Why is the 'change-of-basis matrix' called such?

4.3k Views Asked by At

"Let $P$ be the change-of-basis matrix from a basis $S$ to a basis $S'$ in a vector space $V$. Then, for any vector $v \in V$, we have $$P[v]_{S'}=[v]_{S} \text{ and hence, } P^{-1}[v]_{S} = [v]_{S'}$$

Namely, if we multiply the coordinates of $v$ in the original basis $S$ by $P^{-1}$, we get the coordinates of $v$ in the new basis $S'$." - Schaum's Outlines: Linear Algebra. 4th Ed.
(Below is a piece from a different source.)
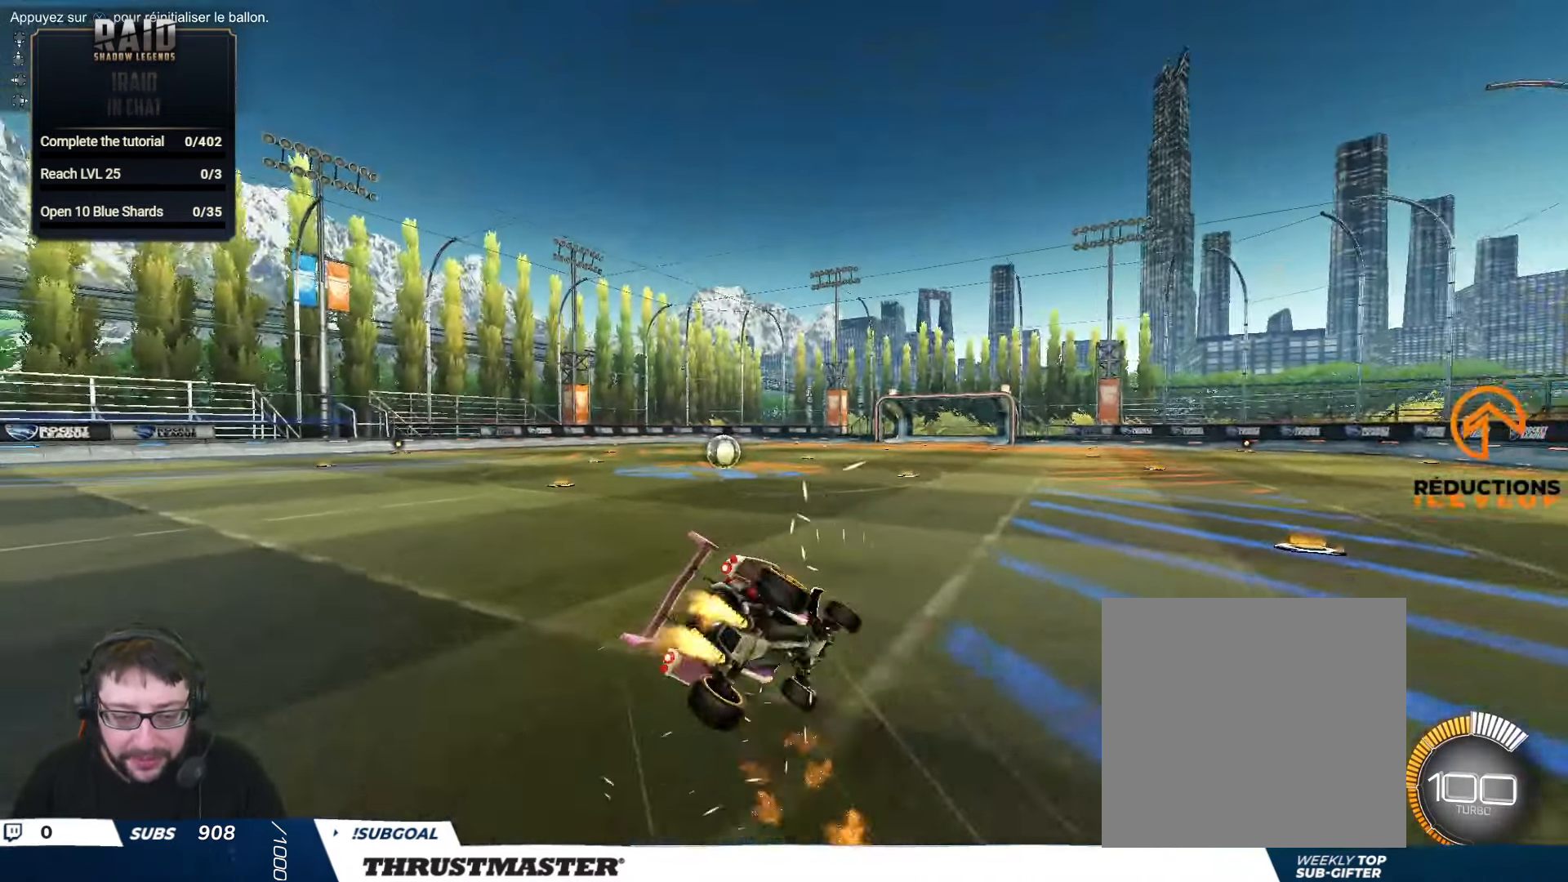
{"buttons": ["B", "Y", "L2", "R2"], "left_stick": "down-left", "right_stick": "center", "events": [[50, "Y", "down"], [150, "Y", "up"], [317, "Y", "down"]]}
I am having a lot of difficulty keeping these matrices straight. Could someone please help me understand the reasoning behind (what appears to me as) the counter-intuitive naming of $P$ as the change of basis matrix from $S$ to $S'$? It seems like $P^{-1}$ is the matrix which actually changes a coordinate vector in terms of the 'old' basis $S$ to a coordinate vector in terms of the 'new' basis $S'$...

Added:

"Consider a basis $S = \{u_1,u_2,...,u_n\}$ of a vector space $V$ over a field $K$. For any vector $v\in V$, suppose $v = a_1u_1 +a_2u_2+...+a_nu_n$

Then the coordinate vector of $v$ relative to the basis $S$, which we assume to be a column vector (unless otherwise stated or implied), is denoted and defined by $[v]_S = [a_1,a_2,...,a_n]^{T}$. "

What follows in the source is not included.